SHORT PROBLEM: Arrange every line of the entries below as a Markdown table with two columns: "No." for the row number and "Line" for the line itself. Leave out blank lines.

MATERIAL FOR THIS TASK:

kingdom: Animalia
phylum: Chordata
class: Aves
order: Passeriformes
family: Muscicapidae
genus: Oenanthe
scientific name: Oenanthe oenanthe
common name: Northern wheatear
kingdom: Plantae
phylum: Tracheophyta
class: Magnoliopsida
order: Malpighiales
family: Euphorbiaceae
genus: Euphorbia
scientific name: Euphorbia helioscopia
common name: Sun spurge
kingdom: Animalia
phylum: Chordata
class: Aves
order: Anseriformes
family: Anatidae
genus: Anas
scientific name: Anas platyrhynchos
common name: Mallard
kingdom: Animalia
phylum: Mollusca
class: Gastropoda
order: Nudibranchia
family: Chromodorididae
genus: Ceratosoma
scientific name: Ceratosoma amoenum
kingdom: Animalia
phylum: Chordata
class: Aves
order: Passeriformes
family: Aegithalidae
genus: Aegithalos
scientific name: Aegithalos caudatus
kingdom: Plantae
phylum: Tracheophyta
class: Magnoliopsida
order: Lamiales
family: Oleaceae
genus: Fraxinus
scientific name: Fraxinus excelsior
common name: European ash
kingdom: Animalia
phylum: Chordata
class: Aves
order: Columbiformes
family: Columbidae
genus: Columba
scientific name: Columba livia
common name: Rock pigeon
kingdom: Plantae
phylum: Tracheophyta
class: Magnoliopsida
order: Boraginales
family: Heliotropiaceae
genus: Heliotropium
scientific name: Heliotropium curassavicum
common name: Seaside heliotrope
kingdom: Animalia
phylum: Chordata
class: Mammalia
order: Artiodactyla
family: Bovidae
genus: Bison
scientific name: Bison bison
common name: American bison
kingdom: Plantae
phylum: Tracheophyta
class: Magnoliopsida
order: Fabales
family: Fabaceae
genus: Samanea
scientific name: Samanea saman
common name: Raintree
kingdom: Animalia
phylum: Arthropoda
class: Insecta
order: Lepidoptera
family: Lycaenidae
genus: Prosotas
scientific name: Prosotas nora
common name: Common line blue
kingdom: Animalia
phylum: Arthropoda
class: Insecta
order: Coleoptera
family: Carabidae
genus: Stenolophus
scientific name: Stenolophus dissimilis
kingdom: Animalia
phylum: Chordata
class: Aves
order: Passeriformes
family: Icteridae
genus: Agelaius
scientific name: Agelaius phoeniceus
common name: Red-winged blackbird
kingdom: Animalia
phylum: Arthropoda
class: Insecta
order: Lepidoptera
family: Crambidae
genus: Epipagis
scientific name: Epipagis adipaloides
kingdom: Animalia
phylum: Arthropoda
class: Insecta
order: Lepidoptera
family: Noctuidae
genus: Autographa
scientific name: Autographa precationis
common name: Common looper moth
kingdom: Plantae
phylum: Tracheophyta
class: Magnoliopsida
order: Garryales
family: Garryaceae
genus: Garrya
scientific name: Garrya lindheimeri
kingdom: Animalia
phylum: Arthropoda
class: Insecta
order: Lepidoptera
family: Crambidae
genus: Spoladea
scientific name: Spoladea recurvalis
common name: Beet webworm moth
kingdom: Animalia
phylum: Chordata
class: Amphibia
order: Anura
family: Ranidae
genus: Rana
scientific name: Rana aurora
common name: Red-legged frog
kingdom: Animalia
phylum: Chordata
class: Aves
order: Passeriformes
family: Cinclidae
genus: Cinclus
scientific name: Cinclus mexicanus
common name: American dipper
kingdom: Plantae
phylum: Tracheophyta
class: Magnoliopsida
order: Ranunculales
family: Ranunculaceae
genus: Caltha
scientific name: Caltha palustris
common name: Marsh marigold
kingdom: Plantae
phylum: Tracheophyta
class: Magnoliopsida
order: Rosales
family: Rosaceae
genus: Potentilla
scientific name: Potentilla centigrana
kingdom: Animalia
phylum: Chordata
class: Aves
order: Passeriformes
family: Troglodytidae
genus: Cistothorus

SOLUTION TO THE PROBLEM:
| No. | Line |
|---|---|
| 1 | kingdom: Animalia |
| 2 | phylum: Chordata |
| 3 | class: Aves |
| 4 | order: Passeriformes |
| 5 | family: Muscicapidae |
| 6 | genus: Oenanthe |
| 7 | scientific name: Oenanthe oenanthe |
| 8 | common name: Northern wheatear |
| 9 | kingdom: Plantae |
| 10 | phylum: Tracheophyta |
| 11 | class: Magnoliopsida |
| 12 | order: Malpighiales |
| 13 | family: Euphorbiaceae |
| 14 | genus: Euphorbia |
| 15 | scientific name: Euphorbia helioscopia |
| 16 | common name: Sun spurge |
| 17 | kingdom: Animalia |
| 18 | phylum: Chordata |
| 19 | class: Aves |
| 20 | order: Anseriformes |
| 21 | family: Anatidae |
| 22 | genus: Anas |
| 23 | scientific name: Anas platyrhynchos |
| 24 | common name: Mallard |
| 25 | kingdom: Animalia |
| 26 | phylum: Mollusca |
| 27 | class: Gastropoda |
| 28 | order: Nudibranchia |
| 29 | family: Chromodorididae |
| 30 | genus: Ceratosoma |
| 31 | scientific name: Ceratosoma amoenum |
| 32 | kingdom: Animalia |
| 33 | phylum: Chordata |
| 34 | class: Aves |
| 35 | order: Passeriformes |
| 36 | family: Aegithalidae |
| 37 | genus: Aegithalos |
| 38 | scientific name: Aegithalos caudatus |
| 39 | kingdom: Plantae |
| 40 | phylum: Tracheophyta |
| 41 | class: Magnoliopsida |
| 42 | order: Lamiales |
| 43 | family: Oleaceae |
| 44 | genus: Fraxinus |
| 45 | scientific name: Fraxinus excelsior |
| 46 | common name: European ash |
| 47 | kingdom: Animalia |
| 48 | phylum: Chordata |
| 49 | class: Aves |
| 50 | order: Columbiformes |
| 51 | family: Columbidae |
| 52 | genus: Columba |
| 53 | scientific name: Columba livia |
| 54 | common name: Rock pigeon |
| 55 | kingdom: Plantae |
| 56 | phylum: Tracheophyta |
| 57 | class: Magnoliopsida |
| 58 | order: Boraginales |
| 59 | family: Heliotropiaceae |
| 60 | genus: Heliotropium |
| 61 | scientific name: Heliotropium curassavicum |
| 62 | common name: Seaside heliotrope |
| 63 | kingdom: Animalia |
| 64 | phylum: Chordata |
| 65 | class: Mammalia |
| 66 | order: Artiodactyla |
| 67 | family: Bovidae |
| 68 | genus: Bison |
| 69 | scientific name: Bison bison |
| 70 | common name: American bison |
| 71 | kingdom: Plantae |
| 72 | phylum: Tracheophyta |
| 73 | class: Magnoliopsida |
| 74 | order: Fabales |
| 75 | family: Fabaceae |
| 76 | genus: Samanea |
| 77 | scientific name: Samanea saman |
| 78 | common name: Raintree |
| 79 | kingdom: Animalia |
| 80 | phylum: Arthropoda |
| 81 | class: Insecta |
| 82 | order: Lepidoptera |
| 83 | family: Lycaenidae |
| 84 | genus: Prosotas |
| 85 | scientific name: Prosotas nora |
| 86 | common name: Common line blue |
| 87 | kingdom: Animalia |
| 88 | phylum: Arthropoda |
| 89 | class: Insecta |
| 90 | order: Coleoptera |
| 91 | family: Carabidae |
| 92 | genus: Stenolophus |
| 93 | scientific name: Stenolophus dissimilis |
| 94 | kingdom: Animalia |
| 95 | phylum: Chordata |
| 96 | class: Aves |
| 97 | order: Passeriformes |
| 98 | family: Icteridae |
| 99 | genus: Agelaius |
| 100 | scientific name: Agelaius phoeniceus |
| 101 | common name: Red-winged blackbird |
| 102 | kingdom: Animalia |
| 103 | phylum: Arthropoda |
| 104 | class: Insecta |
| 105 | order: Lepidoptera |
| 106 | family: Crambidae |
| 107 | genus: Epipagis |
| 108 | scientific name: Epipagis adipaloides |
| 109 | kingdom: Animalia |
| 110 | phylum: Arthropoda |
| 111 | class: Insecta |
| 112 | order: Lepidoptera |
| 113 | family: Noctuidae |
| 114 | genus: Autographa |
| 115 | scientific name: Autographa precationis |
| 116 | common name: Common looper moth |
| 117 | kingdom: Plantae |
| 118 | phylum: Tracheophyta |
| 119 | class: Magnoliopsida |
| 120 | order: Garryales |
| 121 | family: Garryaceae |
| 122 | genus: Garrya |
| 123 | scientific name: Garrya lindheimeri |
| 124 | kingdom: Animalia |
| 125 | phylum: Arthropoda |
| 126 | class: Insecta |
| 127 | order: Lepidoptera |
| 128 | family: Crambidae |
| 129 | genus: Spoladea |
| 130 | scientific name: Spoladea recurvalis |
| 131 | common name: Beet webworm moth |
| 132 | kingdom: Animalia |
| 133 | phylum: Chordata |
| 134 | class: Amphibia |
| 135 | order: Anura |
| 136 | family: Ranidae |
| 137 | genus: Rana |
| 138 | scientific name: Rana aurora |
| 139 | common name: Red-legged frog |
| 140 | kingdom: Animalia |
| 141 | phylum: Chordata |
| 142 | class: Aves |
| 143 | order: Passeriformes |
| 144 | family: Cinclidae |
| 145 | genus: Cinclus |
| 146 | scientific name: Cinclus mexicanus |
| 147 | common name: American dipper |
| 148 | kingdom: Plantae |
| 149 | phylum: Tracheophyta |
| 150 | class: Magnoliopsida |
| 151 | order: Ranunculales |
| 152 | family: Ranunculaceae |
| 153 | genus: Caltha |
| 154 | scientific name: Caltha palustris |
| 155 | common name: Marsh marigold |
| 156 | kingdom: Plantae |
| 157 | phylum: Tracheophyta |
| 158 | class: Magnoliopsida |
| 159 | order: Rosales |
| 160 | family: Rosaceae |
| 161 | genus: Potentilla |
| 162 | scientific name: Potentilla centigrana |
| 163 | kingdom: Animalia |
| 164 | phylum: Chordata |
| 165 | class: Aves |
| 166 | order: Passeriformes |
| 167 | family: Troglodytidae |
| 168 | genus: Cistothorus |